**Task statement:**
In the entries below, rewrite the part that opens with the line containing "Disfraz de Futbolista" and closes with the line containing "brindándote una apariencia", replacing "camisilla" with "camiseta" and leaving everything else unchanged. Return only those lines.

━━━━━ Given data ━━━━━

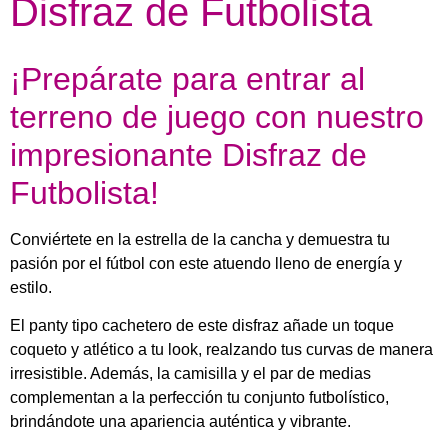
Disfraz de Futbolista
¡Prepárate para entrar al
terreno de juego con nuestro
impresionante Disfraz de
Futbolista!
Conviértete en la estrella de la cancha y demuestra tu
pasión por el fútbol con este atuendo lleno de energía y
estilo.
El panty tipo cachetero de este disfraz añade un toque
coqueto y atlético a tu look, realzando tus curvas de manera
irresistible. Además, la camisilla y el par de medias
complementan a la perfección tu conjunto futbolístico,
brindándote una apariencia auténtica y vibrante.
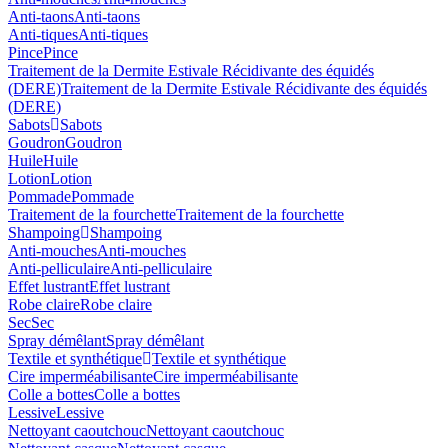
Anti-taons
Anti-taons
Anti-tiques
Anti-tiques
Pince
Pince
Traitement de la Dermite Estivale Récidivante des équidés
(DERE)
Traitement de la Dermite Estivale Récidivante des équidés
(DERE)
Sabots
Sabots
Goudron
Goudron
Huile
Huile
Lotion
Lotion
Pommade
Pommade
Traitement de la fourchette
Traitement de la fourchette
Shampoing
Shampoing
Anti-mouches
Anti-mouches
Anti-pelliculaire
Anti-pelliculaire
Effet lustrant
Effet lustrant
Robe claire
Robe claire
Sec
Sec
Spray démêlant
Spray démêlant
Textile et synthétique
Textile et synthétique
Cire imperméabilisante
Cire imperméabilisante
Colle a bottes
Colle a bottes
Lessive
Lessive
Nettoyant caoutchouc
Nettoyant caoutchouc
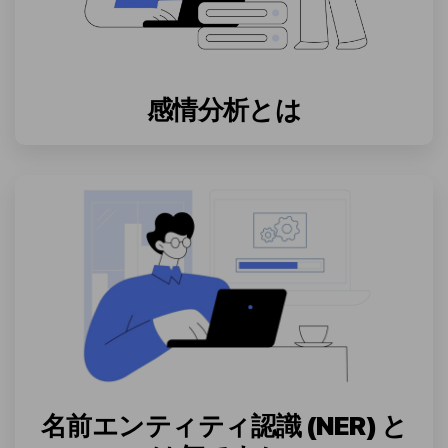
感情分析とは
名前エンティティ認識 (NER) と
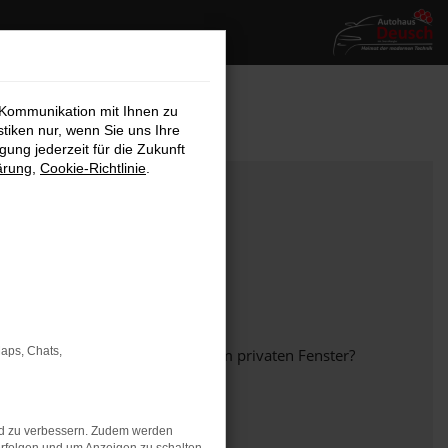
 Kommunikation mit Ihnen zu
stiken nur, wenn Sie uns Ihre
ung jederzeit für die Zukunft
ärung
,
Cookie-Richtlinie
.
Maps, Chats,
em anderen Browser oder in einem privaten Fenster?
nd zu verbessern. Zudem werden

━━━━━
━━━━━ Given data ━━━━━

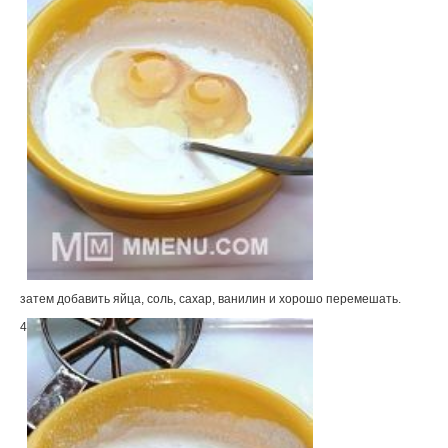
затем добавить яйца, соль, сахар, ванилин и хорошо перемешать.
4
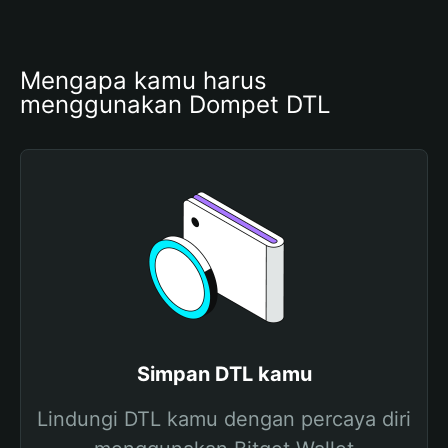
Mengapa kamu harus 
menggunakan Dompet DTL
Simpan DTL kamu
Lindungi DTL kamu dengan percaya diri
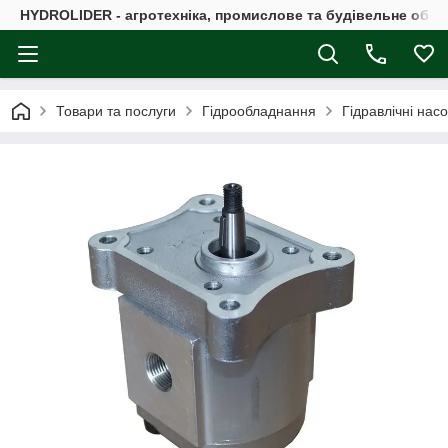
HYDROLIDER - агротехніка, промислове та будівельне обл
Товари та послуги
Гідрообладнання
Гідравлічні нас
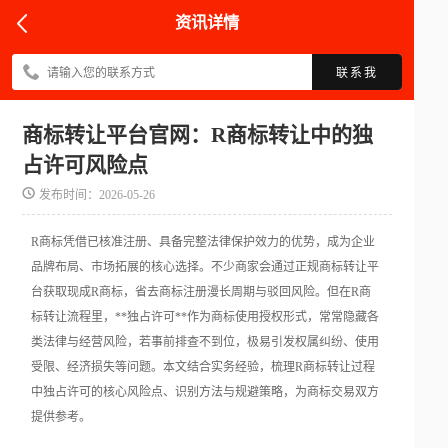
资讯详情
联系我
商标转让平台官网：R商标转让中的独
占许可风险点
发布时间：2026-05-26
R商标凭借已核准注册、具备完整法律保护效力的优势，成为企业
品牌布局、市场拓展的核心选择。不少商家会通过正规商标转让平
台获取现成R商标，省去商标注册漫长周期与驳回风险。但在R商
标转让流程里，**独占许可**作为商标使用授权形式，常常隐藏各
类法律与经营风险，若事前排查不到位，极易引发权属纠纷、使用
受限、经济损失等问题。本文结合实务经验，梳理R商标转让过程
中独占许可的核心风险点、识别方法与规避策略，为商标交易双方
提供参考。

━━━━━

**Solution:**
Disfraz de Futbolista
¡Prepárate para entrar al
terreno de juego con nuestro
impresionante Disfraz de
Futbolista!
Conviértete en la estrella de la cancha y demuestra tu
pasión por el fútbol con este atuendo lleno de energía y
estilo.
El panty tipo cachetero de este disfraz añade un toque
coqueto y atlético a tu look, realzando tus curvas de manera
irresistible. Además, la camiseta y el par de medias
complementan a la perfección tu conjunto futbolístico,
brindándote una apariencia auténtica y vibrante.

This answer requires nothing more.